Convergence in metric and in measure

Let $\mu$ be a finite measure on $(X, A)$, with the semimetric $$ d(f,g) = \int \frac{|f-g|}{1+ |f-g|}d\mu$$ on all real-valued, A-measurable functions. Show that $$\lim_n d(f_n, f) = 0$$ holds iff $(f_n)$ converges to $f$ in measure.

I know that convergence in mean implies convergence in measure but $ \int \frac{|f-g|}{1+ |f-g|}d\mu \leq \int {|f-g|}d\mu $ and also $ \mu(\{x\in X\ : |f_n(x) - f(x) > \epsilon\}) \leq \int {|f-g|}d\mu $. So I don't know what to do.

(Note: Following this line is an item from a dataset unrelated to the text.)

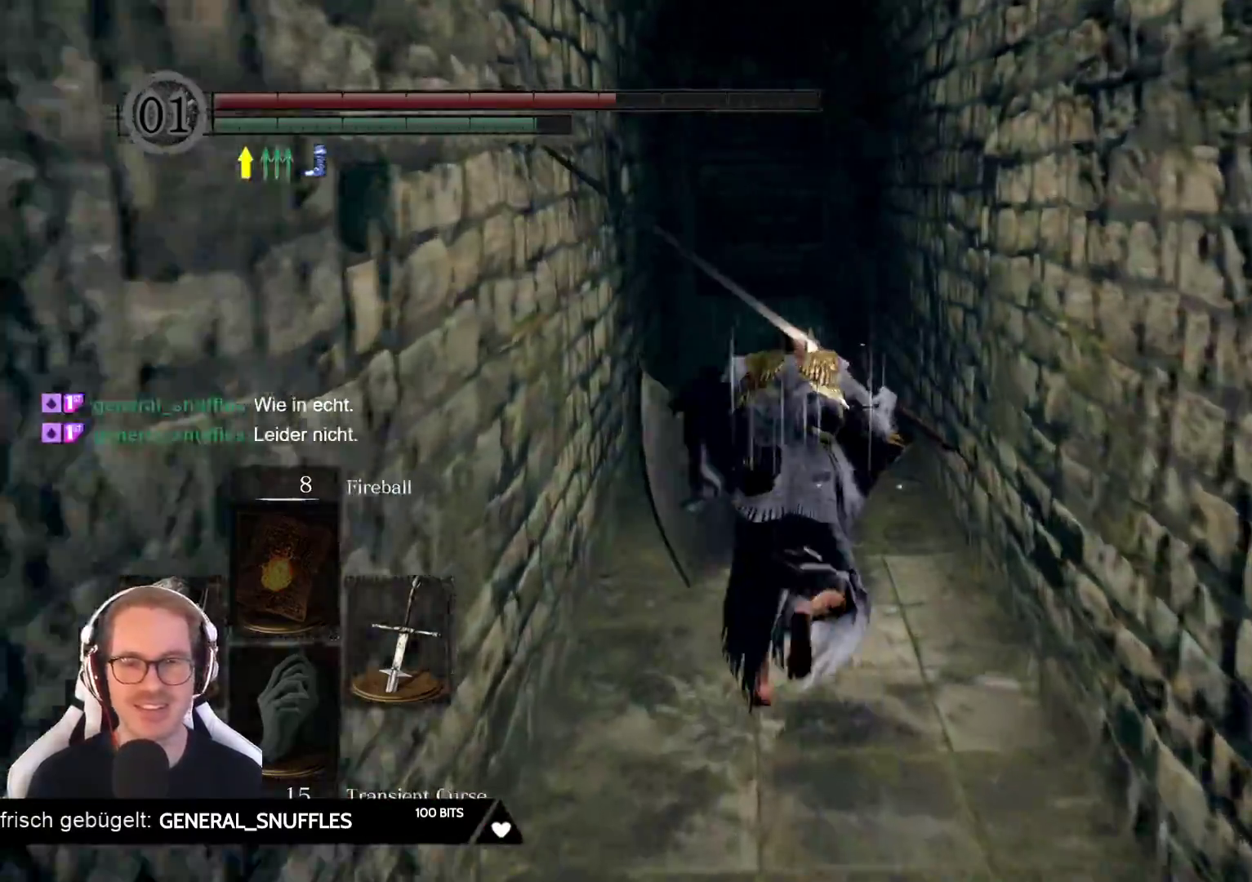
{"buttons": ["B"], "left_stick": "up", "right_stick": "center", "events": []}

First, a remark: the map $x\mapsto \frac x{1+x}$ is increasing over the set of non-negative real numbers, and is bounded by $1$.

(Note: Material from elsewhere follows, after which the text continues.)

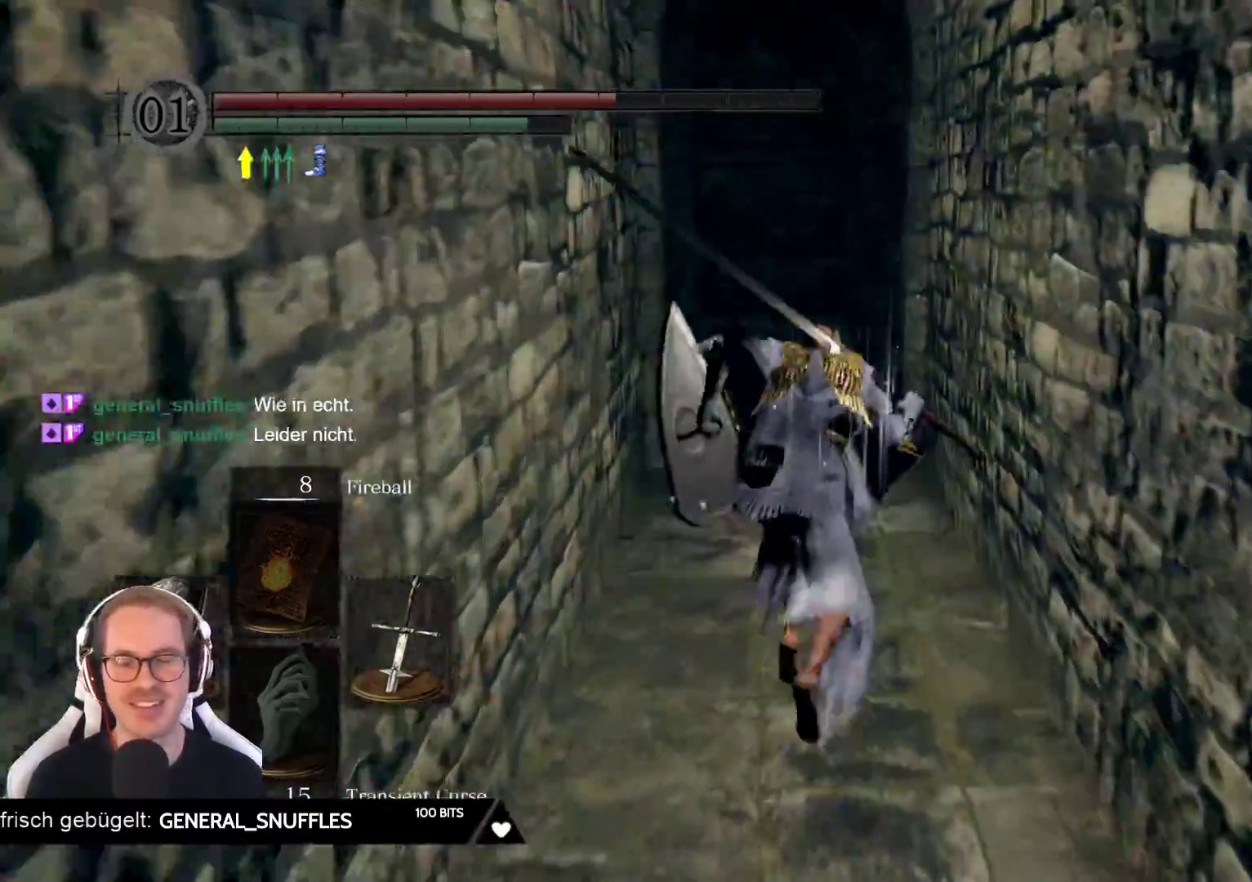
{"buttons": ["B"], "left_stick": "up", "right_stick": "center", "events": []}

If $f_n\to f$ in measure, fix $\varepsilon$ and integrate over $\{|f_n-f|>\varepsilon\}$ and $\{|f_n-f|\leqslant \varepsilon\}$.

Conversely, if $d(f_n,f)\to 0$, then $\frac{\varepsilon}{1+\varepsilon}\mu\{|f_n-f|>\varepsilon\}\to 0$ (integrating over the set $\{|f_n-f|>\varepsilon\}$).